- [TASK OBJECTIVE] Please retype all of the records below word for word, leaving out any pictures.

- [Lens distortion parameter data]
------------------------------------------------

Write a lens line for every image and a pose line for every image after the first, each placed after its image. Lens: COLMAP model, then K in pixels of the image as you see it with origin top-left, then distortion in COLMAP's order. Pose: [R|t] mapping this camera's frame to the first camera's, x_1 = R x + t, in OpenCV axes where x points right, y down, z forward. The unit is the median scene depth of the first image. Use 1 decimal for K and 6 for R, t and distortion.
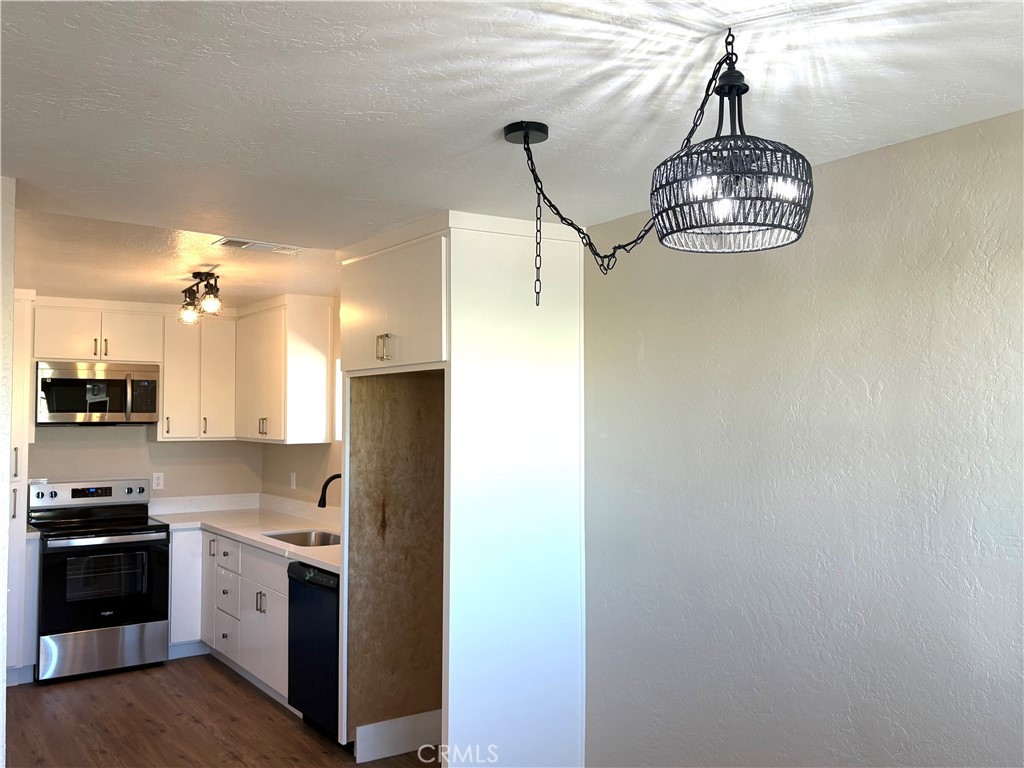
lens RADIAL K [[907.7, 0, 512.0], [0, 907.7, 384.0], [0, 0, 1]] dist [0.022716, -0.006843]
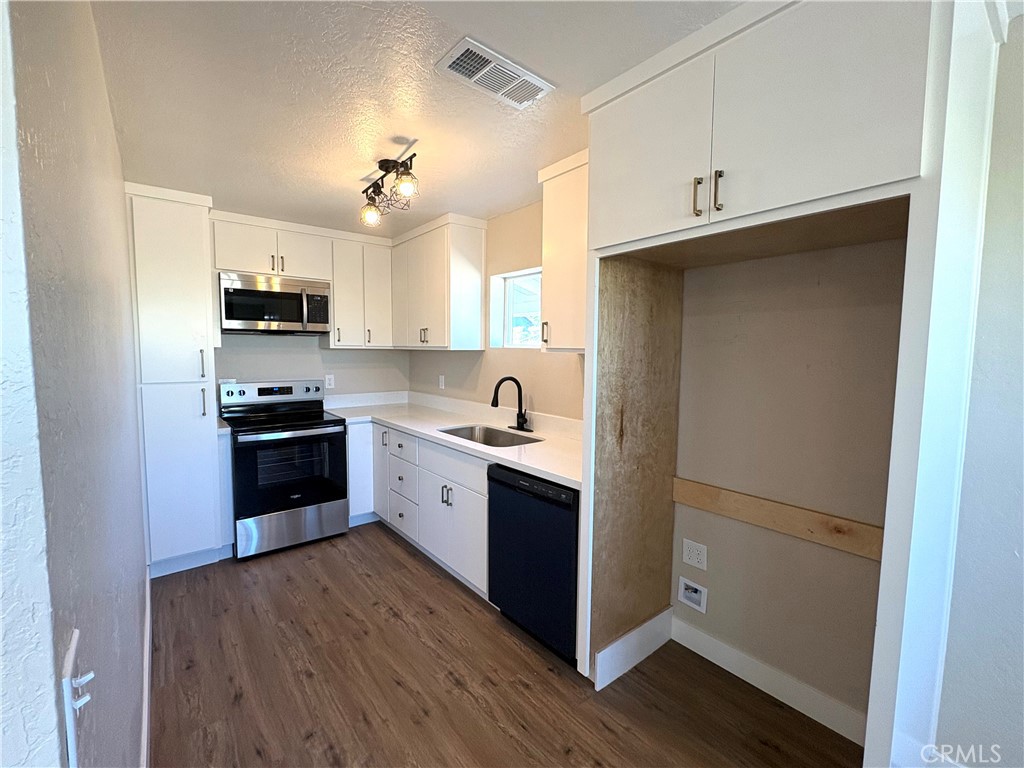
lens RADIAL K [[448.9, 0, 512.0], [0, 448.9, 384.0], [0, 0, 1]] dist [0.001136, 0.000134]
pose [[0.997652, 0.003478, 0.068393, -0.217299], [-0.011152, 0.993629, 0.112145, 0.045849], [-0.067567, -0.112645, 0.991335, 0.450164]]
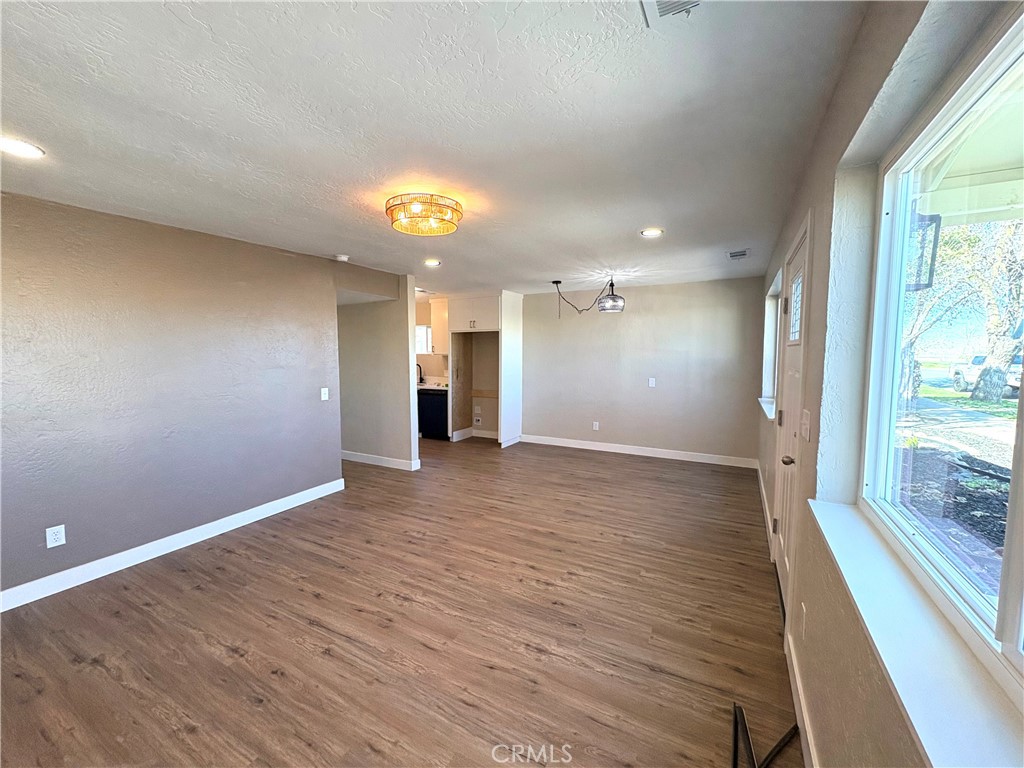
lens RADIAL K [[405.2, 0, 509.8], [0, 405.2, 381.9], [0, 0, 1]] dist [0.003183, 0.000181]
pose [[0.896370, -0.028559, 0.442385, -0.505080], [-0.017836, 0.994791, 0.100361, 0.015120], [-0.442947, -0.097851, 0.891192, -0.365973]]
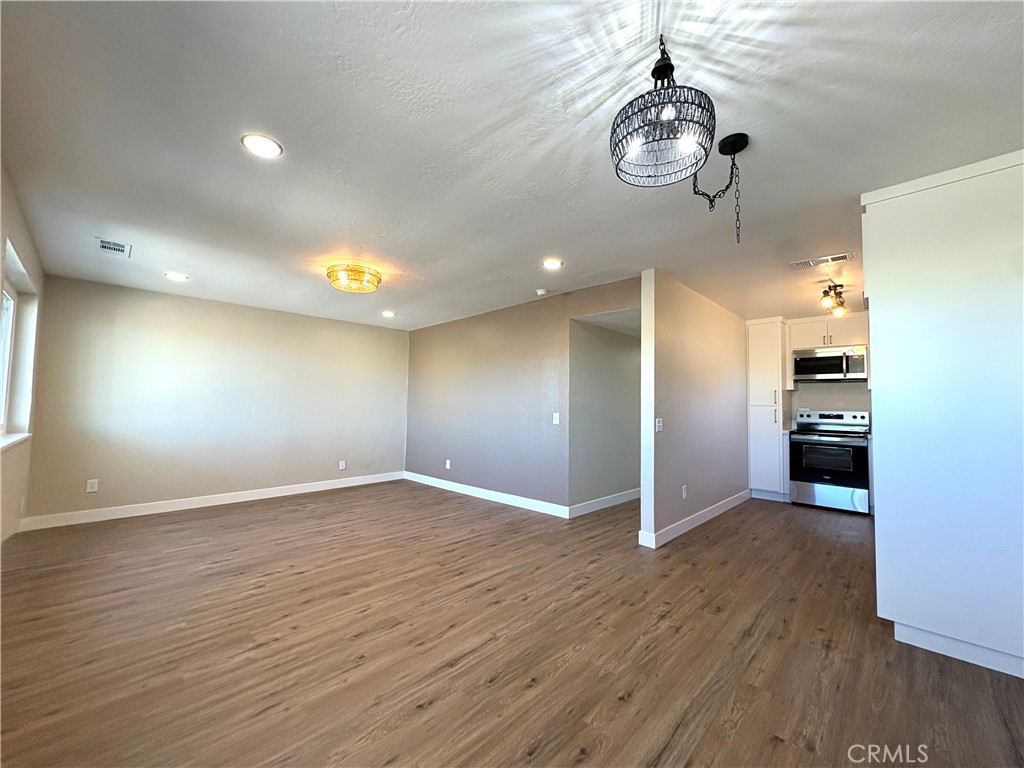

------------------------------------------------

- [EXPECTED OUTPUT]
Write a lens line for every image and a pose line for every image after the first, each placed after its image. Lens: COLMAP model, then K in pixels of the image as you see it with origin top-left, then distortion in COLMAP's order. Pose: [R|t] mapping this camera's frame to the first camera's, x_1 = R x + t, in OpenCV axes where x points right, y down, z forward. The unit is the median scene depth of the first image. Use 1 decimal for K and 6 for R, t and distortion.
lens RADIAL K [[907.7, 0, 512.0], [0, 907.7, 384.0], [0, 0, 1]] dist [0.022716, -0.006843]
lens RADIAL K [[448.9, 0, 512.0], [0, 448.9, 384.0], [0, 0, 1]] dist [0.001136, 0.000134]
pose [[0.997652, 0.003478, 0.068393, -0.217299], [-0.011152, 0.993629, 0.112145, 0.045849], [-0.067567, -0.112645, 0.991335, 0.450164]]
lens RADIAL K [[405.2, 0, 509.8], [0, 405.2, 381.9], [0, 0, 1]] dist [0.003183, 0.000181]
pose [[0.896370, -0.028559, 0.442385, -0.505080], [-0.017836, 0.994791, 0.100361, 0.015120], [-0.442947, -0.097851, 0.891192, -0.365973]]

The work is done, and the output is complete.